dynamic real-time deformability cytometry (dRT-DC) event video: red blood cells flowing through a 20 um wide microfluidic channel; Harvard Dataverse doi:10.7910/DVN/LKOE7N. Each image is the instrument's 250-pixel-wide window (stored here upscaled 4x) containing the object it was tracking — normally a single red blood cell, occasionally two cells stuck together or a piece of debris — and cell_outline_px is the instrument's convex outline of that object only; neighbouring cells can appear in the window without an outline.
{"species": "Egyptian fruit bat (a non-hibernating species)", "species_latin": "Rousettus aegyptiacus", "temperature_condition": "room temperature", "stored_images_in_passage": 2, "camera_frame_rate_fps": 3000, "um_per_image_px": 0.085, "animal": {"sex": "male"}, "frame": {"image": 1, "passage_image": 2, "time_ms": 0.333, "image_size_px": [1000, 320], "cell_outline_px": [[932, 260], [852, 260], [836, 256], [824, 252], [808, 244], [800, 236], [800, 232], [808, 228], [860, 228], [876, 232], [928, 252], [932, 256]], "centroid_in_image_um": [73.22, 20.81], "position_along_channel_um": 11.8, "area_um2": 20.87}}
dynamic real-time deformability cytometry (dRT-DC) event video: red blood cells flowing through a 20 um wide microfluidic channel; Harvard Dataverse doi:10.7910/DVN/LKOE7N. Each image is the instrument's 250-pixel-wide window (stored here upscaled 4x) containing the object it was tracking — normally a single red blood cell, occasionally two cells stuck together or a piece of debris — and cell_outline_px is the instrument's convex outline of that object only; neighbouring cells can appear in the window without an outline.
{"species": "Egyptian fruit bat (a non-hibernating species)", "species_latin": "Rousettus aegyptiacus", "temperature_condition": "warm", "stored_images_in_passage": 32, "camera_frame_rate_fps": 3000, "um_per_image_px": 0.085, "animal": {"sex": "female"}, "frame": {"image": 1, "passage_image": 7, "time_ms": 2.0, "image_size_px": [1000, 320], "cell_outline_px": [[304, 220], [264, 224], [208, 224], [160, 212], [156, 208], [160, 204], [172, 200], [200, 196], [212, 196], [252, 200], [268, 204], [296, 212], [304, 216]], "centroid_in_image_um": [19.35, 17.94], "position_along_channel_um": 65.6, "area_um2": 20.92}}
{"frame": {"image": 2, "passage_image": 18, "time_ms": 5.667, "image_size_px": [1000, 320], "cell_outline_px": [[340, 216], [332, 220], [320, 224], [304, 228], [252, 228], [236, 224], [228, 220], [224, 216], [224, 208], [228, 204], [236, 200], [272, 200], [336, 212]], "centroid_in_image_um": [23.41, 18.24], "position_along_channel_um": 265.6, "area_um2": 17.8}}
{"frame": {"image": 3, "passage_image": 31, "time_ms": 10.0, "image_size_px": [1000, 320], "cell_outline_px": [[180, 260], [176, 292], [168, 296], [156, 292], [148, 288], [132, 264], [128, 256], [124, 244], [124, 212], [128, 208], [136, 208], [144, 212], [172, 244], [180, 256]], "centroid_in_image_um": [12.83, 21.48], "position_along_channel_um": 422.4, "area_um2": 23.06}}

▬▬▬▬▬▬

Task brief:
Repeat all of the entries exactly.

Result of the task:
dynamic real-time deformability cytometry (dRT-DC) event video: red blood cells flowing through a 20 um wide microfluidic channel; Harvard Dataverse doi:10.7910/DVN/LKOE7N. Each image is the instrument's 250-pixel-wide window (stored here upscaled 4x) containing the object it was tracking — normally a single red blood cell, occasionally two cells stuck together or a piece of debris — and cell_outline_px is the instrument's convex outline of that object only; neighbouring cells can appear in the window without an outline.
{"species": "Egyptian fruit bat (a non-hibernating species)", "species_latin": "Rousettus aegyptiacus", "temperature_condition": "room temperature", "stored_images_in_passage": 2, "camera_frame_rate_fps": 3000, "um_per_image_px": 0.085, "animal": {"sex": "male"}, "frame": {"image": 1, "passage_image": 2, "time_ms": 0.333, "image_size_px": [1000, 320], "cell_outline_px": [[932, 260], [852, 260], [836, 256], [824, 252], [808, 244], [800, 236], [800, 232], [808, 228], [860, 228], [876, 232], [928, 252], [932, 256]], "centroid_in_image_um": [73.22, 20.81], "position_along_channel_um": 11.8, "area_um2": 20.87}}
dynamic real-time deformability cytometry (dRT-DC) event video: red blood cells flowing through a 20 um wide microfluidic channel; Harvard Dataverse doi:10.7910/DVN/LKOE7N. Each image is the instrument's 250-pixel-wide window (stored here upscaled 4x) containing the object it was tracking — normally a single red blood cell, occasionally two cells stuck together or a piece of debris — and cell_outline_px is the instrument's convex outline of that object only; neighbouring cells can appear in the window without an outline.
{"species": "Egyptian fruit bat (a non-hibernating species)", "species_latin": "Rousettus aegyptiacus", "temperature_condition": "warm", "stored_images_in_passage": 32, "camera_frame_rate_fps": 3000, "um_per_image_px": 0.085, "animal": {"sex": "female"}, "frame": {"image": 1, "passage_image": 7, "time_ms": 2.0, "image_size_px": [1000, 320], "cell_outline_px": [[304, 220], [264, 224], [208, 224], [160, 212], [156, 208], [160, 204], [172, 200], [200, 196], [212, 196], [252, 200], [268, 204], [296, 212], [304, 216]], "centroid_in_image_um": [19.35, 17.94], "position_along_channel_um": 65.6, "area_um2": 20.92}}
{"frame": {"image": 2, "passage_image": 18, "time_ms": 5.667, "image_size_px": [1000, 320], "cell_outline_px": [[340, 216], [332, 220], [320, 224], [304, 228], [252, 228], [236, 224], [228, 220], [224, 216], [224, 208], [228, 204], [236, 200], [272, 200], [336, 212]], "centroid_in_image_um": [23.41, 18.24], "position_along_channel_um": 265.6, "area_um2": 17.8}}
{"frame": {"image": 3, "passage_image": 31, "time_ms": 10.0, "image_size_px": [1000, 320], "cell_outline_px": [[180, 260], [176, 292], [168, 296], [156, 292], [148, 288], [132, 264], [128, 256], [124, 244], [124, 212], [128, 208], [136, 208], [144, 212], [172, 244], [180, 256]], "centroid_in_image_um": [12.83, 21.48], "position_along_channel_um": 422.4, "area_um2": 23.06}}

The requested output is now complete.